# shoe alternative



## smrobs (Jul 30, 2008)

He should be able to grip fine with just his bare feet. I personally prefer barefoot to anything else when going on pavement because it is safer. I bet he would be fine to go ahead and drive him and if you notice a problem, then start looking for a solution.


----------



## PaintHorseMares (Apr 19, 2008)

smrobs said:


> He should be able to grip fine with just his bare feet. I personally prefer barefoot to anything else when going on pavement because it is safer. I bet he would be fine to go ahead and drive him and if you notice a problem, then start looking for a solution.

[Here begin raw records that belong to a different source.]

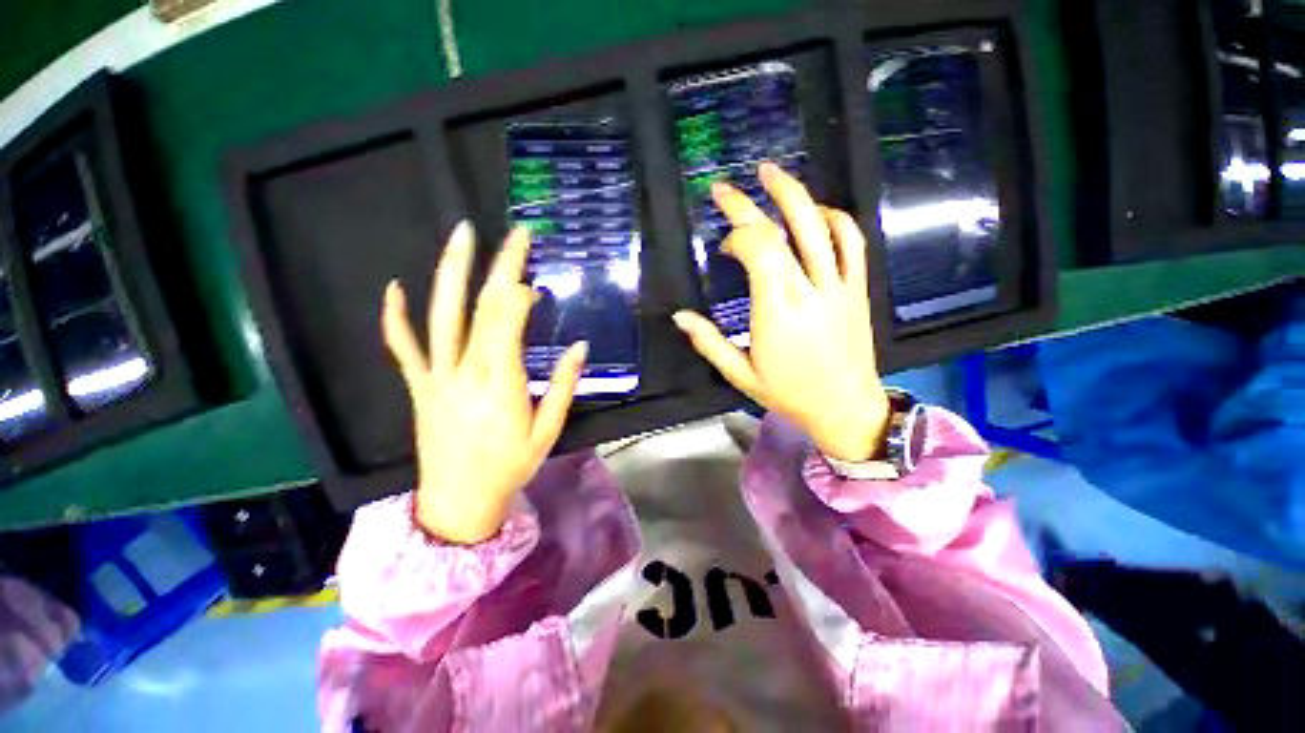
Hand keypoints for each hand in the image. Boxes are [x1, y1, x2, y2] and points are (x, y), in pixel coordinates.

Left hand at [383, 222, 587, 543]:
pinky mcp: (419, 387)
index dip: (519, 295)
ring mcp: (436, 378)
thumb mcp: (548, 431)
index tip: (534, 284)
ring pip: (440, 317)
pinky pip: (403, 348)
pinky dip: (396, 317)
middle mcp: (465, 374)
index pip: (507, 325)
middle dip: (500, 268)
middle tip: (516, 235)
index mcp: (501, 386)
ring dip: (452, 272)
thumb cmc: (511, 467)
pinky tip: (395, 287)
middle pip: (481, 310)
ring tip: (463, 236)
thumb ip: (562, 386)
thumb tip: (581, 347)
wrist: (459, 502)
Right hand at [673, 162, 889, 461]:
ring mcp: (838, 287)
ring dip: (793, 194)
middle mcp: (808, 292)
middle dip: (749, 204)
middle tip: (725, 187)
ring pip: (819, 227)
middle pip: (780, 232)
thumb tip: (679, 316)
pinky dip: (835, 218)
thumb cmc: (788, 393)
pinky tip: (815, 211)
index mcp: (777, 313)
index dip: (737, 237)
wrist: (845, 407)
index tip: (724, 247)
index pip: (758, 252)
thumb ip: (709, 342)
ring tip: (770, 173)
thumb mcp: (740, 374)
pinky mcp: (857, 289)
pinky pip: (852, 242)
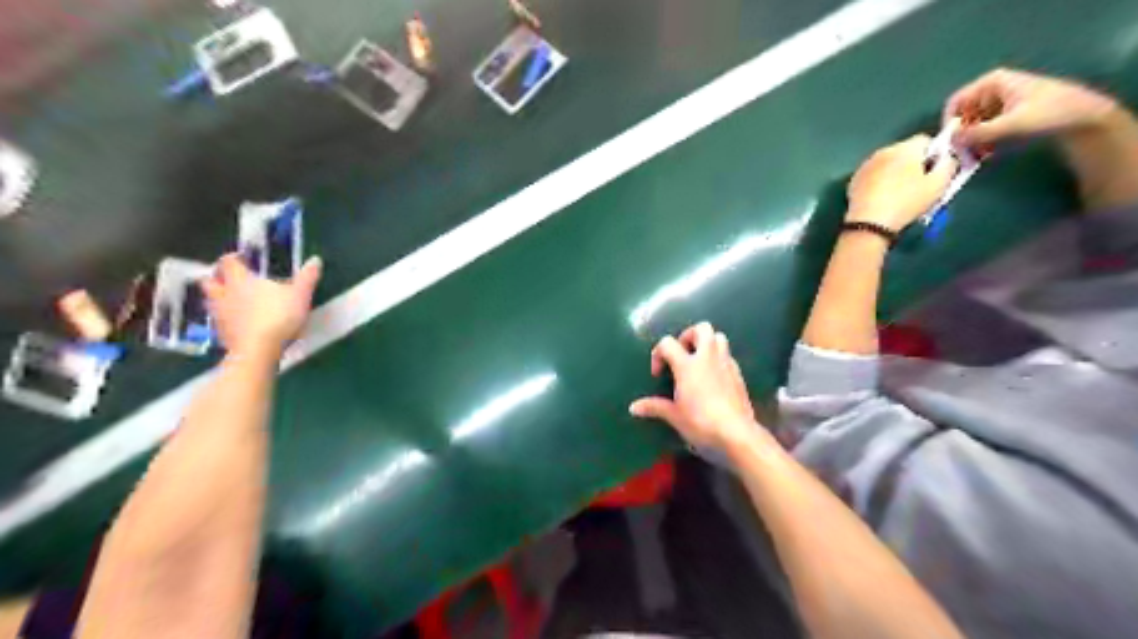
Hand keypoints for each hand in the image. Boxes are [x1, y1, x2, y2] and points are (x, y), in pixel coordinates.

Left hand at [200, 252, 319, 354]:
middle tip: (231, 279)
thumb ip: (307, 277)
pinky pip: (219, 320)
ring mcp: (220, 314)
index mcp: (241, 280)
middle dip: (217, 277)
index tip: (243, 259)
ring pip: (210, 300)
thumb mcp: (301, 295)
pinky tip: (239, 323)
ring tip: (234, 301)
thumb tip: (315, 260)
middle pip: (209, 280)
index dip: (234, 258)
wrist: (259, 350)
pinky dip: (226, 318)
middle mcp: (225, 293)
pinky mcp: (221, 333)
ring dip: (219, 298)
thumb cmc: (279, 316)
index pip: (229, 262)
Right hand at [632, 326, 763, 453]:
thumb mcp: (674, 416)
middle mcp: (708, 358)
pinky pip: (728, 357)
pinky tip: (713, 379)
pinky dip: (718, 360)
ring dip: (707, 344)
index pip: (668, 343)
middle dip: (689, 336)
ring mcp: (726, 364)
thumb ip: (654, 407)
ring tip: (698, 363)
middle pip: (702, 329)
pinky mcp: (739, 375)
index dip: (658, 353)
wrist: (737, 434)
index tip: (658, 374)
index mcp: (688, 365)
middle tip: (681, 354)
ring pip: (719, 337)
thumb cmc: (700, 423)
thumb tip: (633, 408)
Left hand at [850, 134, 951, 230]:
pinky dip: (879, 182)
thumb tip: (946, 158)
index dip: (934, 154)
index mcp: (905, 148)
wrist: (870, 223)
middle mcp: (883, 151)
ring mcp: (865, 166)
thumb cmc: (907, 202)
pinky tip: (882, 198)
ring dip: (895, 172)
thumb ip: (949, 164)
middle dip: (913, 163)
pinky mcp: (854, 180)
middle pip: (904, 151)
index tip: (934, 172)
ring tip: (899, 193)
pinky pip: (873, 175)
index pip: (925, 140)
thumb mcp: (939, 184)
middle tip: (918, 184)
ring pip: (887, 163)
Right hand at [944, 68, 1116, 146]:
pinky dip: (982, 140)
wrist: (1085, 116)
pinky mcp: (1007, 113)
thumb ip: (978, 134)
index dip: (950, 122)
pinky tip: (986, 153)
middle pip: (963, 113)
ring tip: (976, 156)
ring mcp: (1000, 101)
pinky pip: (984, 128)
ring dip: (971, 140)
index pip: (956, 102)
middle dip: (962, 134)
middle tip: (963, 154)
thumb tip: (950, 142)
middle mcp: (992, 89)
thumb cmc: (1049, 113)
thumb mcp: (1011, 124)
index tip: (951, 142)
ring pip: (973, 123)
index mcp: (991, 83)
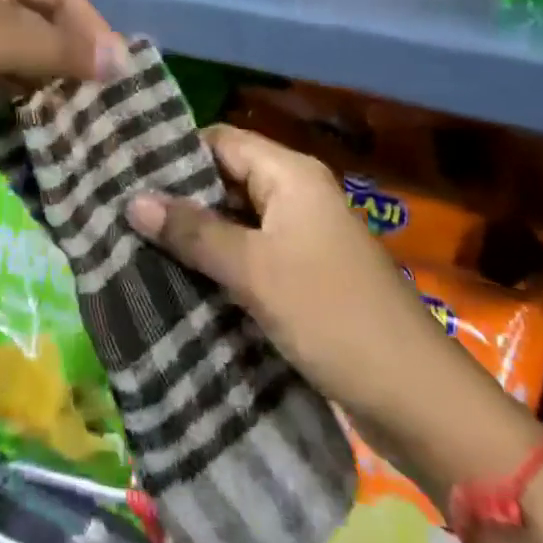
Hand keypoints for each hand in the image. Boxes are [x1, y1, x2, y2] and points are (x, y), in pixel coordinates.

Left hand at [0, 0, 128, 121]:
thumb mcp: (5, 42)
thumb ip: (63, 51)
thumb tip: (122, 60)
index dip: (93, 32)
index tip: (114, 75)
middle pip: (40, 14)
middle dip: (64, 54)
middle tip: (88, 97)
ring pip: (12, 37)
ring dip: (36, 70)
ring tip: (61, 108)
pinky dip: (5, 75)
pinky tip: (19, 106)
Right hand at [124, 125, 488, 439]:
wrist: (419, 402)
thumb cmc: (333, 316)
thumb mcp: (254, 270)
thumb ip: (193, 231)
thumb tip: (132, 200)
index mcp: (290, 174)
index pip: (220, 140)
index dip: (175, 151)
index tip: (125, 169)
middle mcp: (296, 194)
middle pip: (226, 177)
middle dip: (179, 195)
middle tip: (122, 209)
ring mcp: (303, 236)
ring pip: (236, 218)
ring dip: (196, 231)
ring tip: (137, 241)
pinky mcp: (304, 275)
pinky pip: (250, 252)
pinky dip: (218, 260)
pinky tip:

I agree. We ride all our mares on pavement, and our breeder friend drives theirs on mares, all barefoot too. As long as your're not doing it every day all day long, the pavement actually does a nice job of keeping them trimmed (our old English farrier once commented that riding 50% of the time on asphalt worked very well).


----------



## waterbuggies (Jun 9, 2009)

The main thing I'm worried about is slipping. The only reason this is stuck on my mind is, I was rotating my guys to a new pasture I had my old retired guy in hand and we had to go accross the blacktop and he slipped on it. He's older and I know it could be just him that didn't have the footing, and he'll never have to worry about being in harness again. It started me thinking what if this happened while driving and one of my guys slipped, it would be a bad day.


----------



## masatisan (Jan 12, 2009)

You already cheaked out sole-gaurd, theres not much else I can think of. Easy-boot gloves might work but that's all I can really think of.


----------